The problem here, and it may just be an issue with the internet as a medium, or certain tendencies within technically-minded individuals, seems to be an overriding mistrust of nuance and complexity that leads to polarized, intransigent opinions.

Because really I can see both sides of that argument. On the one hand, society has an obligation to protect itself from bad actors, and part of that necessitates an ability by governments to surveil their citizens to a degree. On the other hand, people have a right to privacy and personal liberty, and governments' power shouldn't be absolute. But no one wants to hear that the only options which balance these concerns are the messy and imperfect ones where we try to do the best we can with imperfect information, and at times conflicting motives and agendas, and laws that require interpretation based on context, rather than being executed like code. The world isn't black and white, it's grey on grey on grey.

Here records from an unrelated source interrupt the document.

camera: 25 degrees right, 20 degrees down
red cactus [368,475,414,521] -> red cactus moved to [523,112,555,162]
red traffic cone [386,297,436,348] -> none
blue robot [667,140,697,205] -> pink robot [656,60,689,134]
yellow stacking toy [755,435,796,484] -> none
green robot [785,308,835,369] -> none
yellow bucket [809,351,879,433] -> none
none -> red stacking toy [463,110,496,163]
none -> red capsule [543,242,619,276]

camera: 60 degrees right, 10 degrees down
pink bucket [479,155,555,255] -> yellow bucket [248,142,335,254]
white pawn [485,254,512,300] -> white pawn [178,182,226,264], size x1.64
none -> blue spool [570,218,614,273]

I can also see the other side of my own position in this thread - Youtube and other platforms could certainly use their outsized cultural influence and right to moderate content to suppress legitimate information or political activism. I just work from the apparently controversial premise that falsehoods do exist and that it does society no good to allow them to spread, even in the name of "free speech," and disagree with the premise that just because there is no universally acceptable, mathematically provable, perfectly objective answer to "who decides who the liars, cranks and con artists are" which doesn't carry a risk of abuse or hypocrisy, doesn't mean the only acceptable answer is that "liars, cranks and con artists don't exist, and no one gets to decide otherwise."

1 comments

Fair enough, I respect your decision not to engage.

I also appreciate that you empathized with my POV.

To clarify, the point I was making wasn't "liars, cranks and con artists don't exist, and no one gets to decide otherwise."

It was "liars, cranks and con artists do exist, and we need to empower people to decide which is which by letting them practise."

Thank you for this conversation, I for one learned a lot.

> It was "liars, cranks and con artists do exist, and we need to empower people to decide which is which by letting them practise."

This is such a silly argument. If I tell you two pieces of information: "Vaccines cause autism" and "Vaccines do not cause autism", how do you practice believing? By putting children at risk of preventable diseases?

Same goes for hydroxychloroquine or turmeric for covid-19. We have (at this point) decent scientific evidence for these not helping prevent the disease, and yet people will take them and either hurt themselves (chloroquine) or be willing to engage in more risky behavior otherwise.

The easiest way I have of putting this is that there is no difference between having no information, and having all possible information. If I present you with all possible strings of length < 100 containing "covid-19", you'll have lots of reasonable sounding statements about preventing the spread of covid-19. But without authoritative and reliable sources for why some of those strings are valuable to obey and others aren't, you're in no better place than if you had no information at all.